Not Participating In Past Participles

| CT, USA | Learning | June 30, 2016

(This is the first year that my school has offered AP level Spanish V. One day, we are under observation to evaluate my teacher’s instruction practices. At this level, there are only five students that tested high enough to be in this class, and that we are basically forbidden from speaking English once the bell rings until the end of the period. Everything spoken below is in Spanish.)

Señora: “I just want to remind you today that we are under administrative observation today. She’ll be observing over here while we have our lesson today, so don’t mess it up, please. I hate this too and all of her notes go straight to my boss and to the city’s department of education.”

Student #1: *looks confusedly over at the observer after the teacher’s last remark* “Does she speak Spanish?”

Señora: “Err, no, not a word of it as far as I’ve gathered all day today…”

Student #1: “So how exactly—“

Señora: “Honestly, no idea. Well, let’s go. I’ve got a silly song for you that will help you remember your past participles because I know how much you hated the songs from Spanish 2…”

(Senora plays a song on the computer to the tune of the 12 days of Christmas that is essentially just a list of all of the grammar terms we have been messing up with lately.)

Student #2: “Christmas tunes are so silly.”

Student #3: “This is going to eat my brain!”

Señora: “Well, that’s the point. If you can’t forget the song you won’t forget your past participles. Don’t make me play it again.”

Everybody: “OH, GOD, NO! PLEASE! That was too silly! I can’t bear it!”

(Once we stopped laughing:)

Señora: “Okay everybody, Friday is debate day, so get out your notes. What topic did you pick for today’s debate?”

Student #3: “Animal rights.”

Señora: *writing the topic down* “Okay. [Student #4], I want you to lead today’s discussion. Equal participation today, please, and yes, I will be marking down EVERY TIME one of you messes up your past participles. You should know them by now after that song. Don’t make me play it again!”

(We spent the rest of the period with our chairs moved into a circle to have a very animated debate about the pros and cons of animal testing, vegetarianism, and other related topics we researched, with minimal input from our teacher. All said, we thought this was a very good and typical Friday class day. After Christmas break, my teacher receives her report, which she read us parts of:)
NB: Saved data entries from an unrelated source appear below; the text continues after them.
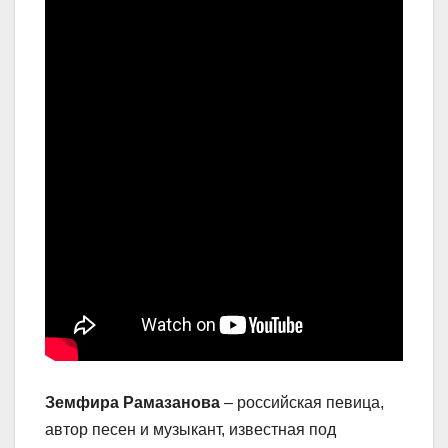
Земфира Рамазанова
– российская певица,
автор песен и музыкант, известная под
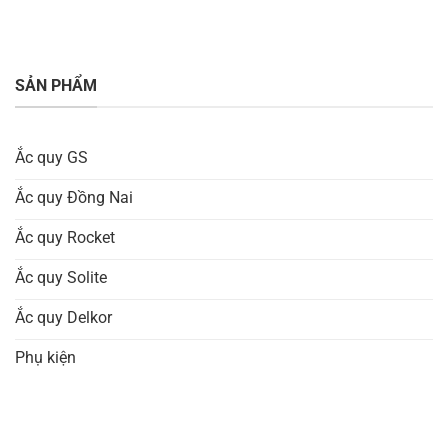
SẢN PHẨM
Ắc quy GS
Ắc quy Đồng Nai
Ắc quy Rocket
Ắc quy Solite
Ắc quy Delkor
Phụ kiện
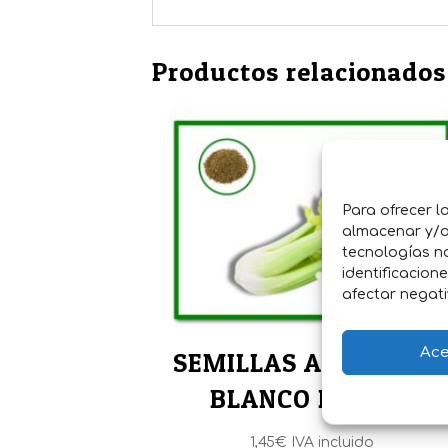
Productos relacionados
Para ofrecer l
almacenar y/o 
tecnologías n
identificacion
afectar negati
Ace
SEMILLAS APIO LLEN
BLANCO PASCAL
1,45
€
IVA incluido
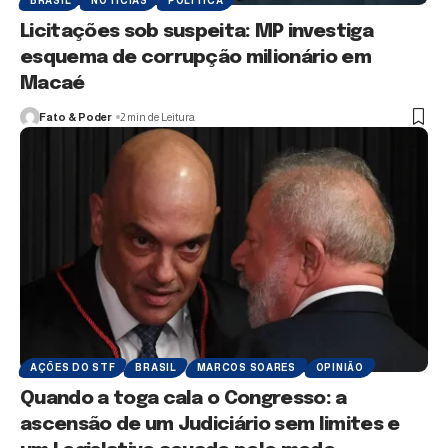
BRASIL
NOTÍCIAS
POLÍTICA
Licitações sob suspeita: MP investiga
esquema de corrupção milionário em
Macaé
Fato & Poder
2 min de Leitura
AÇÕES DO STF
BRASIL
MARCOS SOARES
OPINIÃO
Quando a toga cala o Congresso: a
ascensão de um Judiciário sem limites e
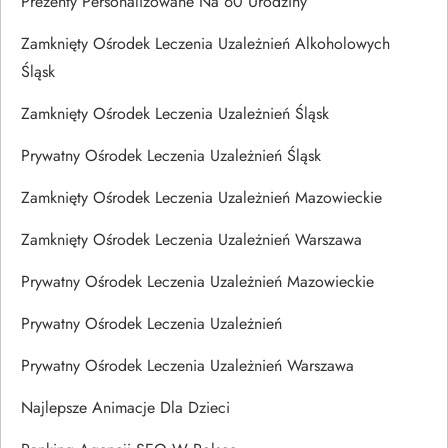
Prezenty Personalizowane Na 60 Urodziny
Zamknięty Ośrodek Leczenia Uzależnień Alkoholowych
Śląsk
Zamknięty Ośrodek Leczenia Uzależnień Śląsk
Prywatny Ośrodek Leczenia Uzależnień Śląsk
Zamknięty Ośrodek Leczenia Uzależnień Mazowieckie
Zamknięty Ośrodek Leczenia Uzależnień Warszawa
Prywatny Ośrodek Leczenia Uzależnień Mazowieckie
Prywatny Ośrodek Leczenia Uzależnień
Prywatny Ośrodek Leczenia Uzależnień Warszawa
Najlepsze Animacje Dla Dzieci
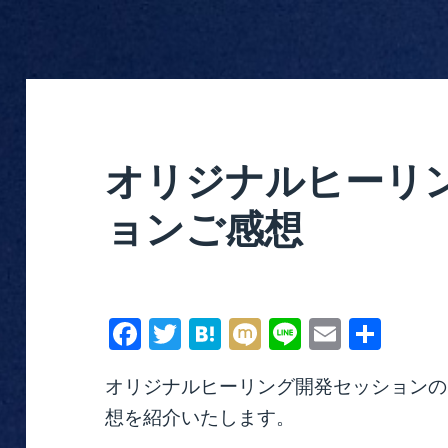
オリジナルヒーリ
ョンご感想
Fa
T
H
M
Li
E
共
ce
wi
at
ix
ne
m
有
オリジナルヒーリング開発セッションの
bo
tte
en
i
ail
想を紹介いたします。
ok
r
a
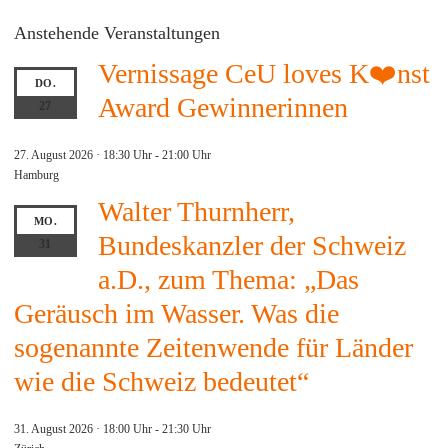
Anstehende Veranstaltungen
Vernissage CeU loves K❤️nst
DO.
Award Gewinnerinnen
27
27. August 2026 · 18:30 Uhr
-
21:00 Uhr
Hamburg
Walter Thurnherr,
MO.
Bundeskanzler der Schweiz
31
a.D., zum Thema: „Das
Geräusch im Wasser. Was die
sogenannte Zeitenwende für Länder
wie die Schweiz bedeutet“
31. August 2026 · 18:00 Uhr
-
21:30 Uhr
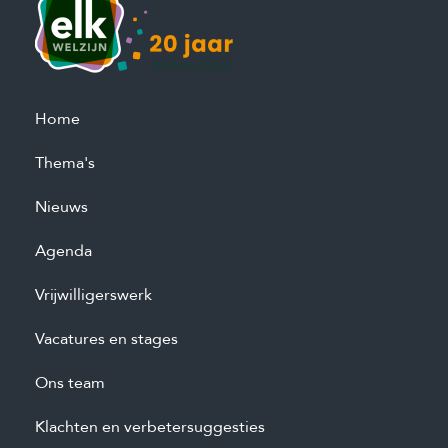
Home
Thema's
Nieuws
Agenda
Vrijwilligerswerk
Vacatures en stages
Ons team
Klachten en verbetersuggesties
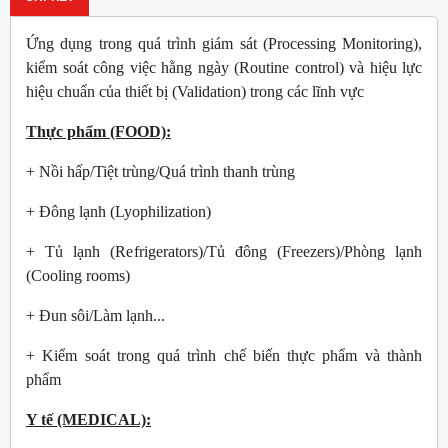
Ứng dụng trong quá trình giám sát (Processing Monitoring),
kiểm soát công việc hằng ngày (Routine control) và hiệu lực
hiệu chuẩn của thiết bị (Validation) trong các lĩnh vực
Thực phẩm (FOOD):
+ Nồi hấp/Tiệt trùng/Quá trình thanh trùng
+ Đông lạnh (Lyophilization)
+ Tủ lạnh (Refrigerators)/Tủ đông (Freezers)/Phòng lạnh
(Cooling rooms)
+ Đun sôi/Làm lạnh...
+ Kiểm soát trong quá trình chế biến thực phẩm và thành
phẩm
Y tế (MEDICAL):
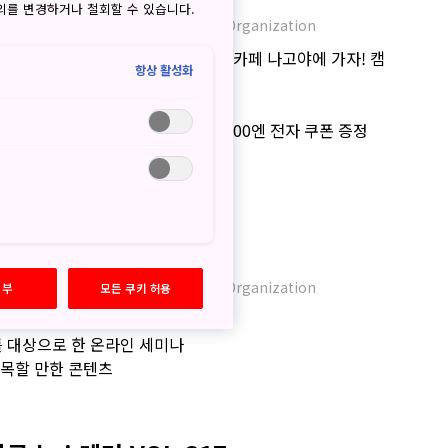
동의를 변경하거나 철회할 수 있습니다.
JNTO - Japan National Tourism Organization
공항 이용고객 한정 나고야 찻집 체험 카페 나고야에 가자! 캠
항상 활성화
카현 2023년도 지원금 정보
캠페인 외국인 여행자 대상 1인당 5,000엔 전자 쿠폰 증정
 주목할 만한 콘텐츠
 뉴스레터 VOL.318
JNTO - Japan National Tourism Organization
거부
모든 쿠키 허용
온천 겨울 불꽃놀이 2024
계를 대상으로 한 온라인 세미나
 주목할 만한 콘텐츠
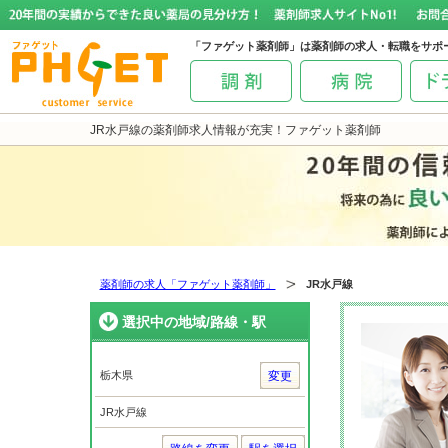
「ファゲット薬剤師」は薬剤師の求人・転職をサポ
JR水戸線の薬剤師求人情報が充実！ファゲット薬剤師
薬剤師の求人「ファゲット薬剤師」
JR水戸線
選択中の地域/路線・駅
栃木県
変更
JR水戸線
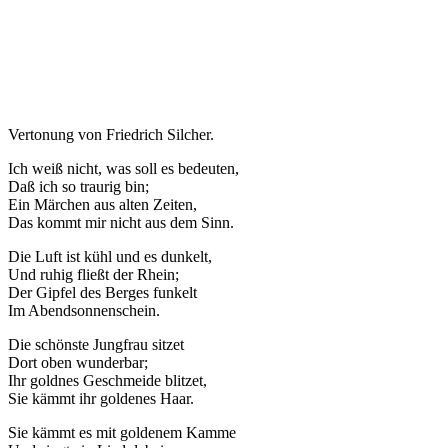
Vertonung von Friedrich Silcher.
Ich weiß nicht, was soll es bedeuten,
Daß ich so traurig bin;
Ein Märchen aus alten Zeiten,
Das kommt mir nicht aus dem Sinn.
Die Luft ist kühl und es dunkelt,
Und ruhig fließt der Rhein;
Der Gipfel des Berges funkelt
Im Abendsonnenschein.
Die schönste Jungfrau sitzet
Dort oben wunderbar;
Ihr goldnes Geschmeide blitzet,
Sie kämmt ihr goldenes Haar.
Sie kämmt es mit goldenem Kamme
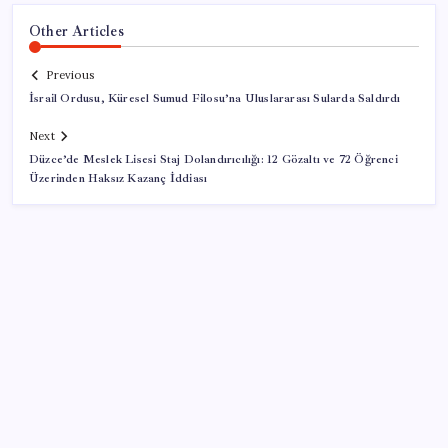
Other Articles
Previous
İsrail Ordusu, Küresel Sumud Filosu’na Uluslararası Sularda Saldırdı
Next
Düzce’de Meslek Lisesi Staj Dolandırıcılığı: 12 Gözaltı ve 72 Öğrenci
Üzerinden Haksız Kazanç İddiası
SON YAZILAR
Kongo’dan piyasaları sallayacak karar: Bakır ve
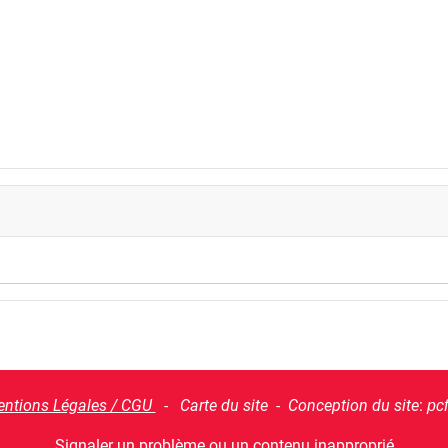
ntions Légales / CGU
- Carte du site - Conception du site
:
pc
Signaler un problème ou un contenu inapproprié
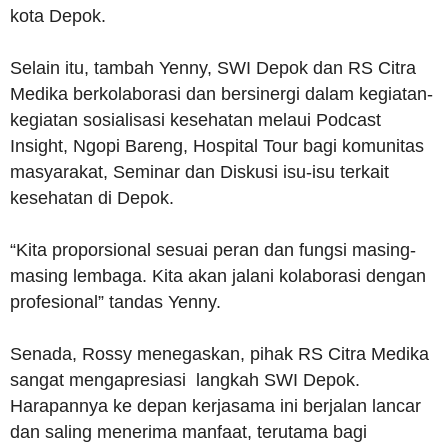
kota Depok.
Selain itu, tambah Yenny, SWI Depok dan RS Citra
Medika berkolaborasi dan bersinergi dalam kegiatan-
kegiatan sosialisasi kesehatan melaui Podcast
Insight, Ngopi Bareng, Hospital Tour bagi komunitas
masyarakat, Seminar dan Diskusi isu-isu terkait
kesehatan di Depok.
“Kita proporsional sesuai peran dan fungsi masing-
masing lembaga. Kita akan jalani kolaborasi dengan
profesional” tandas Yenny.
Senada, Rossy menegaskan, pihak RS Citra Medika
sangat mengapresiasi langkah SWI Depok.
Harapannya ke depan kerjasama ini berjalan lancar
dan saling menerima manfaat, terutama bagi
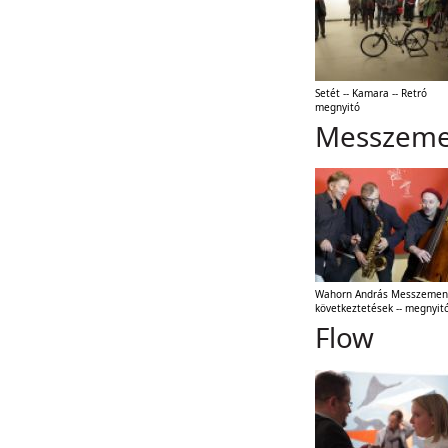
Setét -- Kamara -- Retró
megnyitó
Messzeme
Wahorn András Messzeme
következtetések -- megnyit
Flow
Report: “Today I observed Señora’s seventh period Spanish V class. There was a low attendance today, but the instructor seemed undisturbed, which tells me that she is used to students skipping out of the last period of the day. Seeing as Christmas break is just around the corner, the instructor played a Christmas song to get the students into the holiday spirit. Afterwards she allowed the students to talk amongst themselves about their pets. I am concerned about her disengagement from the instruction process, and I encourage further training and guidance from department superiors.”

(Needless to say, my teacher was LIVID. Our next observer was the department head himself to debunk this woman’s uneducated claims, and he demanded that all future observations be performed by administrators who are actually prepared for the classroom material.)